I ask about Graham’s influences and he reiterated The Dirties being a huge influence.

“It’s really cinematic. That was something I wanted to try and do. A lot of found footage can be a little static or lean on shaky-cam a little too much. I wanted to crib more from documentaries than found footage.”

Graham also mentions Noroi: The Curse, Hell House LLC and The Borderlands as sources of inspiration.

Andy asks how Graham found the festival circuit.
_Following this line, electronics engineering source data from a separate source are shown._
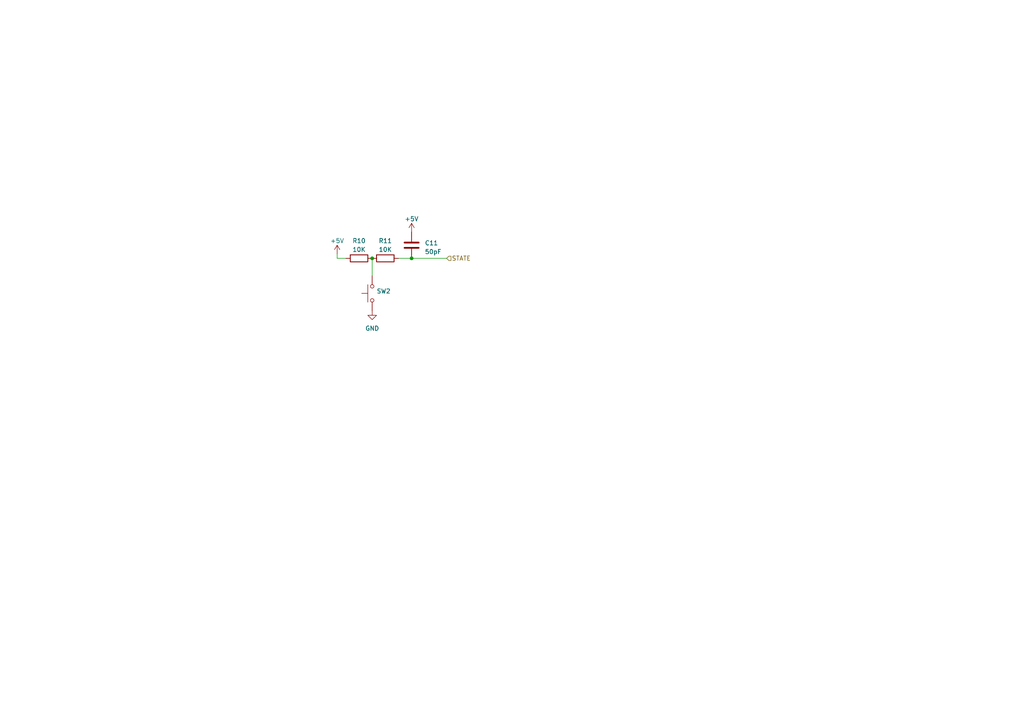
<source format=kicad_sch>
(kicad_sch (version 20230121) (generator eeschema)

  (uuid 58851b3f-4e37-4f4a-86e6-43084446c80b)

  (paper "A4")

  

  (junction (at 107.95 74.93) (diameter 0) (color 0 0 0 0)
    (uuid 080121a5-28a1-45af-8265-3ca753160d92)
  )
  (junction (at 119.38 74.93) (diameter 0) (color 0 0 0 0)
    (uuid 26f87d0d-0d68-4e4a-867f-78ca8679d4bd)
  )

  (wire (pts (xy 119.38 74.93) (xy 129.54 74.93))
    (stroke (width 0) (type default))
    (uuid 06563a35-e673-4400-9095-1bda5ad61a00)
  )
  (wire (pts (xy 107.95 74.93) (xy 107.95 80.01))
    (stroke (width 0) (type default))
    (uuid 0e44ee28-ca9b-48cf-827e-fc90b65c28fd)
  )
  (wire (pts (xy 97.79 74.93) (xy 100.33 74.93))
    (stroke (width 0) (type default))
    (uuid 7158c62d-f0aa-45c3-957b-84f1717a0f8f)
  )
  (wire (pts (xy 97.79 73.66) (xy 97.79 74.93))
    (stroke (width 0) (type default))
    (uuid c06c46dc-e427-4d4a-9b13-72e495444b49)
  )
  (wire (pts (xy 115.57 74.93) (xy 119.38 74.93))
    (stroke (width 0) (type default))
    (uuid cb9d88db-2953-4767-aeb7-1cee45ef20e2)
  )

  (hierarchical_label "STATE" (shape input) (at 129.54 74.93 0) (fields_autoplaced)
    (effects (font (size 1.27 1.27)) (justify left))
    (uuid 3f1b7678-8d52-4dd1-a4ae-93b2e84f2109)
  )

  (symbol (lib_id "power:+5V") (at 97.79 73.66 0) (unit 1)
    (in_bom yes) (on_board yes) (dnp no) (fields_autoplaced)
    (uuid 4ca56841-51dc-458b-9fb5-faa9b9cd8748)
    (property "Reference" "#PWR035" (at 97.79 77.47 0)
      (effects (font (size 1.27 1.27)) hide)
    )
    (property "Value" "+5V" (at 97.79 69.85 0)
      (effects (font (size 1.27 1.27)))
    )
    (property "Footprint" "" (at 97.79 73.66 0)
      (effects (font (size 1.27 1.27)) hide)
    )
    (property "Datasheet" "" (at 97.79 73.66 0)
      (effects (font (size 1.27 1.27)) hide)
    )
    (pin "1" (uuid 10b6b44f-3b11-439b-9629-512413c00428))
    (instances
      (project "CxCat"
        (path "/8c387b4c-2b58-4980-a9b4-448b231f6e44"
          (reference "#PWR035") (unit 1)
        )
        (path "/8c387b4c-2b58-4980-a9b4-448b231f6e44/d821ebc6-705e-4f8f-a804-f1f2b0a03fd8"
          (reference "#PWR035") (unit 1)
        )
        (path "/8c387b4c-2b58-4980-a9b4-448b231f6e44/423ad80d-e2ed-47be-bf59-1386349f5fd6"
          (reference "#PWR047") (unit 1)
        )
      )
    )
  )

  (symbol (lib_id "power:+5V") (at 119.38 67.31 0) (unit 1)
    (in_bom yes) (on_board yes) (dnp no) (fields_autoplaced)
    (uuid 4e142ec9-042b-480e-9f6c-a5c455977f8e)
    (property "Reference" "#PWR037" (at 119.38 71.12 0)
      (effects (font (size 1.27 1.27)) hide)
    )
    (property "Value" "+5V" (at 119.38 63.5 0)
      (effects (font (size 1.27 1.27)))
    )
    (property "Footprint" "" (at 119.38 67.31 0)
      (effects (font (size 1.27 1.27)) hide)
    )
    (property "Datasheet" "" (at 119.38 67.31 0)
      (effects (font (size 1.27 1.27)) hide)
    )
    (pin "1" (uuid e6986494-b098-42d5-a8fd-94860c46ce03))
    (instances
      (project "CxCat"
        (path "/8c387b4c-2b58-4980-a9b4-448b231f6e44"
          (reference "#PWR037") (unit 1)
        )
        (path "/8c387b4c-2b58-4980-a9b4-448b231f6e44/d821ebc6-705e-4f8f-a804-f1f2b0a03fd8"
          (reference "#PWR037") (unit 1)
        )
        (path "/8c387b4c-2b58-4980-a9b4-448b231f6e44/423ad80d-e2ed-47be-bf59-1386349f5fd6"
          (reference "#PWR049") (unit 1)
        )
      )
    )
  )

  (symbol (lib_id "Device:R") (at 104.14 74.93 90) (unit 1)
    (in_bom yes) (on_board yes) (dnp no) (fields_autoplaced)
    (uuid 5e3022cf-5c8f-4e83-b565-1efb63ea740e)
    (property "Reference" "R10" (at 104.14 69.85 90)
      (effects (font (size 1.27 1.27)))
    )
    (property "Value" "10K" (at 104.14 72.39 90)
      (effects (font (size 1.27 1.27)))
    )
    (property "Footprint" "Resistor_THT:R_Axial_DIN0204_L3.6mm_D1.6mm_P5.08mm_Horizontal" (at 104.14 76.708 90)
      (effects (font (size 1.27 1.27)) hide)
    )
    (property "Datasheet" "~" (at 104.14 74.93 0)
      (effects (font (size 1.27 1.27)) hide)
    )
    (pin "1" (uuid d8cf0497-b029-492e-9986-a21d5a78dad9))
    (pin "2" (uuid 33578992-7e0f-4935-a9b8-e0ca7704f312))
    (instances
      (project "CxCat"
        (path "/8c387b4c-2b58-4980-a9b4-448b231f6e44"
          (reference "R10") (unit 1)
        )
        (path "/8c387b4c-2b58-4980-a9b4-448b231f6e44/d821ebc6-705e-4f8f-a804-f1f2b0a03fd8"
          (reference "R10") (unit 1)
        )
        (path "/8c387b4c-2b58-4980-a9b4-448b231f6e44/423ad80d-e2ed-47be-bf59-1386349f5fd6"
          (reference "R14") (unit 1)
        )
      )
    )
  )

  (symbol (lib_id "Device:R") (at 111.76 74.93 90) (unit 1)
    (in_bom yes) (on_board yes) (dnp no) (fields_autoplaced)
    (uuid 91d470d1-6977-4bd8-b917-9d57b6c2ea1f)
    (property "Reference" "R11" (at 111.76 69.85 90)
      (effects (font (size 1.27 1.27)))
    )
    (property "Value" "10K" (at 111.76 72.39 90)
      (effects (font (size 1.27 1.27)))
    )
    (property "Footprint" "Resistor_THT:R_Axial_DIN0204_L3.6mm_D1.6mm_P5.08mm_Horizontal" (at 111.76 76.708 90)
      (effects (font (size 1.27 1.27)) hide)
    )
    (property "Datasheet" "~" (at 111.76 74.93 0)
      (effects (font (size 1.27 1.27)) hide)
    )
    (pin "1" (uuid f97fb31a-5121-493b-be33-d5bc22795a4b))
    (pin "2" (uuid 6d9058ff-5824-4995-bb7f-b599c1dfecf0))
    (instances
      (project "CxCat"
        (path "/8c387b4c-2b58-4980-a9b4-448b231f6e44"
          (reference "R11") (unit 1)
        )
        (path "/8c387b4c-2b58-4980-a9b4-448b231f6e44/d821ebc6-705e-4f8f-a804-f1f2b0a03fd8"
          (reference "R11") (unit 1)
        )
        (path "/8c387b4c-2b58-4980-a9b4-448b231f6e44/423ad80d-e2ed-47be-bf59-1386349f5fd6"
          (reference "R15") (unit 1)
        )
      )
    )
  )

  (symbol (lib_id "Device:C") (at 119.38 71.12 0) (unit 1)
    (in_bom yes) (on_board yes) (dnp no) (fields_autoplaced)
    (uuid a03295ba-e4ae-464e-9206-283758b14ee7)
    (property "Reference" "C11" (at 123.19 70.485 0)
      (effects (font (size 1.27 1.27)) (justify left))
    )
    (property "Value" "50pF" (at 123.19 73.025 0)
      (effects (font (size 1.27 1.27)) (justify left))
    )
    (property "Footprint" "Capacitor_THT:C_Rect_L4.0mm_W2.5mm_P2.50mm" (at 120.3452 74.93 0)
      (effects (font (size 1.27 1.27)) hide)
    )
    (property "Datasheet" "~" (at 119.38 71.12 0)
      (effects (font (size 1.27 1.27)) hide)
    )
    (pin "1" (uuid 2d50f9b3-40f3-44ba-bcbd-66c6d25d2344))
    (pin "2" (uuid 5ab3add3-6727-4a49-b102-e28d559133e7))
    (instances
      (project "CxCat"
        (path "/8c387b4c-2b58-4980-a9b4-448b231f6e44"
          (reference "C11") (unit 1)
        )
        (path "/8c387b4c-2b58-4980-a9b4-448b231f6e44/d821ebc6-705e-4f8f-a804-f1f2b0a03fd8"
          (reference "C11") (unit 1)
        )
        (path "/8c387b4c-2b58-4980-a9b4-448b231f6e44/423ad80d-e2ed-47be-bf59-1386349f5fd6"
          (reference "C13") (unit 1)
        )
      )
    )
  )

  (symbol (lib_id "Switch:SW_Omron_B3FS") (at 107.95 85.09 90) (unit 1)
    (in_bom yes) (on_board yes) (dnp no) (fields_autoplaced)
    (uuid d8281ca9-4456-489d-9d37-a4420c00046c)
    (property "Reference" "SW2" (at 109.22 84.455 90)
      (effects (font (size 1.27 1.27)) (justify right))
    )
    (property "Value" "SW_Omron_B3FS" (at 109.22 86.995 90)
      (effects (font (size 1.27 1.27)) (justify right) hide)
    )
    (property "Footprint" "Connector_PinHeader_2.54mm:PinHeader_1x02_P2.54mm_Vertical" (at 102.87 85.09 0)
      (effects (font (size 1.27 1.27)) hide)
    )
    (property "Datasheet" "https://omronfs.omron.com/en_US/ecb/products/pdf/en-b3fs.pdf" (at 102.87 85.09 0)
      (effects (font (size 1.27 1.27)) hide)
    )
    (pin "1" (uuid a917ccf7-095f-4e69-90b6-408c696355a0))
    (pin "2" (uuid d5b59d15-562d-4a82-af44-509c85b3833d))
    (instances
      (project "CxCat"
        (path "/8c387b4c-2b58-4980-a9b4-448b231f6e44"
          (reference "SW2") (unit 1)
        )
        (path "/8c387b4c-2b58-4980-a9b4-448b231f6e44/d821ebc6-705e-4f8f-a804-f1f2b0a03fd8"
          (reference "SW2") (unit 1)
        )
        (path "/8c387b4c-2b58-4980-a9b4-448b231f6e44/423ad80d-e2ed-47be-bf59-1386349f5fd6"
          (reference "SW3") (unit 1)
        )
      )
    )
  )

  (symbol (lib_id "power:GND") (at 107.95 90.17 0) (unit 1)
    (in_bom yes) (on_board yes) (dnp no) (fields_autoplaced)
    (uuid da07c41c-6f6c-4b16-a516-e4b6796ef3f3)
    (property "Reference" "#PWR036" (at 107.95 96.52 0)
      (effects (font (size 1.27 1.27)) hide)
    )
    (property "Value" "GND" (at 107.95 95.25 0)
      (effects (font (size 1.27 1.27)))
    )
    (property "Footprint" "" (at 107.95 90.17 0)
      (effects (font (size 1.27 1.27)) hide)
    )
    (property "Datasheet" "" (at 107.95 90.17 0)
      (effects (font (size 1.27 1.27)) hide)
    )
    (pin "1" (uuid 3942efc2-7569-47ae-b4ff-942daa78b76d))
    (instances
      (project "CxCat"
        (path "/8c387b4c-2b58-4980-a9b4-448b231f6e44"
          (reference "#PWR036") (unit 1)
        )
        (path "/8c387b4c-2b58-4980-a9b4-448b231f6e44/d821ebc6-705e-4f8f-a804-f1f2b0a03fd8"
          (reference "#PWR036") (unit 1)
        )
        (path "/8c387b4c-2b58-4980-a9b4-448b231f6e44/423ad80d-e2ed-47be-bf59-1386349f5fd6"
          (reference "#PWR048") (unit 1)
        )
      )
    )
  )
)

</source>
“I never actually answered how we got on Amazon! As I was saying, we got a wave of rejections from distributors and sales agents. But we got into FrightFest in London and I can trace back the film’s success to that. They show three or four films a year from unknown or first time directors and Ian Rattray programs that strand of the festival. He got in touch and said he’d seen the film, just through blind submissions, he liked it and wanted to program it.

“That was huge. One of the best things to happen off the back of it – Ian mentioned reviews – and later that day I got an email from Kim Newman.”

You can read what Kim Newman said about Death of a Vlogger here.

Graham tells the story of how, at FrightFest, he ended up at a party hosted by a bunch of Canadian filmmakers in the basement of a pub. He spent the day getting “Blotto”. Later, when he stepped outside for some fresh air,  he got talking to a filmmaker who happened to be at the party with their sales agent. Emboldened by alcohol, Graham told the agent he was looking for someone to rep his film, got his card and sent a screener.

“They represented the film. We got UK distribution, North American sales and it was released in France as well. It’s all been through that one meeting.”

Graham moves back to talk a little more about writing Death of a Vlogger.

“When I first started writing it was going to be more about social media addiction. When I was releasing my vlogs, or uploaded any content online, I would tell myself, ‘there’s no point fucking staring at it’. Every single time, five minutes, and I was back on. Who’s liked it? How many views? What are the comments like? I couldn’t get away from that. Why can’t I control myself with this thing? So that was the basis. There’s still some of that in the film.

“But as I made it over six months it was allowed to evolve and change. The script wasn’t finished when I started filming. It changed as I went along and I realised it was about, for lack of a better term, fake news. How fucking terrifying that is. There’s no objective reality anymore. It’s fucking frightening. Someone can retweet an article – I’m guilty of it myself – we won’t read the article, just read the headline. It’s so easy to spread misinformation.

“I needed a lie for the film to pivot on.”

Graham talks about how he hopes that, whatever conclusion a viewer reaches, there will be evidence to back up their point,

“Their truth.”

We discussed the film in great detail, but to avoid spoilers I’ve omitted those parts for those who haven’t yet seen Death of a Vlogger. After our third pint (maybe fourth) we decided to move on to another bar and spent the remainder of the evening drinking far too much and excitedly discussing many more films.

It was brilliant to sit down with Graham and talk about his film, to listen to his insights on cinema and filmmaking. His enthusiasm is infectious. His love of what he does is plain to see and his work is an excellent example of what can be achieved with a driving passion to make good art.

Death of a Vlogger is a film for the social media obsessed, post-truth world we’re currently living in. The horror is real and often closer than you think.